Checkliste für die Analyse:

  • Wo liegen die Stärken des Unternehmens?
  • Auf welchem Gebiet sind wir besser als unsere Wettbewerber?
  • Womit kann ich bei Bewerbern punkten?
  • Wie ist der Karrierebereich im Internet aufgebaut?
  • Welche Stellenanzeigen wurden wo mit welchem Erfolg geschaltet?

Unser Tipp:
Beziehen Sie bei der Unternehmensbetrachtung auch Ihre Mitarbeiter mit ein, denn sie wissen über den Arbeitsalltag in Ihrem Unternehmen am besten Bescheid.

2. Überlegen Sie, wie Ihr Wunschkandidat aussieht

Um die Bewerberauswahl möglichst stark einzugrenzen, sollten Sie zunächst ergründen, welche Bewerberkandidaten für Ihr Unternehmen in Frage kommen.

Checkliste für Wunschkandidaten:

  • Welche Bewerber möchten Sie für Ihr Unternehmen gewinnen?
  • Wo und wie können Sie diese erreichen?
  • Welche Erwartungen und Bedürfnisse haben die Bewerber?

Unser Tipp:
Hinterfragen Sie kritisch, ob Ihre Wunschvorstellung vom Bewerber realistisch ist!

3. Definieren Sie Ihre Arbeitgebermarke

Checkliste für Markenbildung:

Formulieren Sie die wesentlichen Merkmale und Werte, die Sie als Arbeitgeber auszeichnen und die Sie veröffentlichen möchten. Berücksichtigen Sie dabei immer die Erwartungen und Bedürfnisse der BewerberVerfassen Sie Werte, die realistisch und glaubwürdig sindFormulieren Sie zentrale Botschaften in Form eines einzigartigen und unverwechselbaren Leitsatzes (Claim)Der Claim wird unterlegt von wenigen Kernaussagen, die kurz und knapp gehalten sind Unser Tipp: Bevor Sie die Markenaussagen nach außen veröffentlichen, geben Sie sie zuerst intern bekannt.

4. Ihr unvergesslicher Markenauftritt

Sämtliche Maßnahmen zum Personalrecruiting richten sich an dem Employer Branding, also an der Markendefinition, dem Leitsatz und den Kernaussagen aus.
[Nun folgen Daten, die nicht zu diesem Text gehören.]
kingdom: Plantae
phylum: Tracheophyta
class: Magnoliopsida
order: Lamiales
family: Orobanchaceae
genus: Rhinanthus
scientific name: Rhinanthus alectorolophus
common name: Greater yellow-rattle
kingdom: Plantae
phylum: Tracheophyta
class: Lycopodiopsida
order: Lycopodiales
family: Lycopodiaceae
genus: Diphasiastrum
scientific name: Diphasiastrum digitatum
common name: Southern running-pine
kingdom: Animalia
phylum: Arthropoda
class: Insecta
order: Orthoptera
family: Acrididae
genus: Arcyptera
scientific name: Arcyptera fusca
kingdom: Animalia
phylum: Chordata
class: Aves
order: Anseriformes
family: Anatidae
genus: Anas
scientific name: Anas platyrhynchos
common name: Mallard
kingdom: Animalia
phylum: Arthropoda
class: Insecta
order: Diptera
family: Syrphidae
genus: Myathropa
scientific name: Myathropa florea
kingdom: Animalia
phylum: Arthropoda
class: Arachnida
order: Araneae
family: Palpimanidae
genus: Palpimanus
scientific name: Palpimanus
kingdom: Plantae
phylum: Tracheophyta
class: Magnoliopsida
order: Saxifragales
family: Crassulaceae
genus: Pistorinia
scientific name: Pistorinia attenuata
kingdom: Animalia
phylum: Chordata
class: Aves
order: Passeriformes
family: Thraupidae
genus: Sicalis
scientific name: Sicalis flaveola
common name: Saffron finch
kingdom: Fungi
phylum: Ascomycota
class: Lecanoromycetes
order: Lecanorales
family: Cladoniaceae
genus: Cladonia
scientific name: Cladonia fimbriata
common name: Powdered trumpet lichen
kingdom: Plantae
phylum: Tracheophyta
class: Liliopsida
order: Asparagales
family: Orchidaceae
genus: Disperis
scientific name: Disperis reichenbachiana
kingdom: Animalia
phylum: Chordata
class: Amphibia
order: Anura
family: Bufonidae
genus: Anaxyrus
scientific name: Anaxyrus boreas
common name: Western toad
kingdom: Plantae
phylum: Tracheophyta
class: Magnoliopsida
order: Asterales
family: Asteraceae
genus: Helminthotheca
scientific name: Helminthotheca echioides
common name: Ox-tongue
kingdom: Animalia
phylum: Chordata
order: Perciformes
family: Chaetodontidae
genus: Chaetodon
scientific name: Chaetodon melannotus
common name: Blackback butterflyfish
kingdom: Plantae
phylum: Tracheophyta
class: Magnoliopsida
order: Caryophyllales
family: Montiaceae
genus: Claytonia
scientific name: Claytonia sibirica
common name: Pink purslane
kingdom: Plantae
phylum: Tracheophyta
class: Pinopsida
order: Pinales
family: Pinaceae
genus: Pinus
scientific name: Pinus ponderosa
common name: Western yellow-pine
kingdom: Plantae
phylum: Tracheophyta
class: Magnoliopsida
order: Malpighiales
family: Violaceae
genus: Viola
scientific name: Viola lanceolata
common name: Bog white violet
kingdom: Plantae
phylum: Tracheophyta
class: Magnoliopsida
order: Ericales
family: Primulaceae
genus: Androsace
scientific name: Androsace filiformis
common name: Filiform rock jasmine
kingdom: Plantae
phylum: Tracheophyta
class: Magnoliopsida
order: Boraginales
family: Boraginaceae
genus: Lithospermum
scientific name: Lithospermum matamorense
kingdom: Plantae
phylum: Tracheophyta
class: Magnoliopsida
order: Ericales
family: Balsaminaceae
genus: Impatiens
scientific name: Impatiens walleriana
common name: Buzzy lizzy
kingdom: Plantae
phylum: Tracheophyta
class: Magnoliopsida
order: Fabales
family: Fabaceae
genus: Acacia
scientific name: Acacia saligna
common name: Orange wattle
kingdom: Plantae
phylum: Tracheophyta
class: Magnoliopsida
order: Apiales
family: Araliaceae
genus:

Sie stellen ein einheitliches und leicht wiedererkennbares Bild Ihres Unternehmens dar.

Einzelmaßnahmen:

  • Der Karrierebereich der Website: Das Internet ist mittlerweile Informationsquelle Nr. 1 für Jobsuchende. Nutzen Sie die Chance und bauen Sie ein Online-Bewerbungsportal für Jobsuchende auf.
  • Aktive Presse- und Öffentlichkeitsarbeit - vor allem in der Region - erhöht den Bekanntheitsgrad und stärkt das Image als Arbeitgeber.
  • Gezieltes Sponsoring in der Region oder die Unterstützung sozialer Projekte und deren aktive Kommunikation schafft Unternehmenspräsenz und Vertrauen.
  • Kooperationen mit Universitäten, Fachhochschulen und Schulen ermöglichen den direkten Zugang zu den Bewerbern von morgen.
  • Die Kommunikation des positiven Arbeitgeberprofils nach innen erhöht die Identifikation der Mitarbeiter mit dem Unternehmen und macht sie zu glaubwürdigen Botschaftern des Unternehmens. Empfehlungsmarketing wie Mund-zu-Mund-Propaganda ist nicht zu unterschätzen und gilt als eines der wirksamsten Marketinginstrumente eines Unternehmens.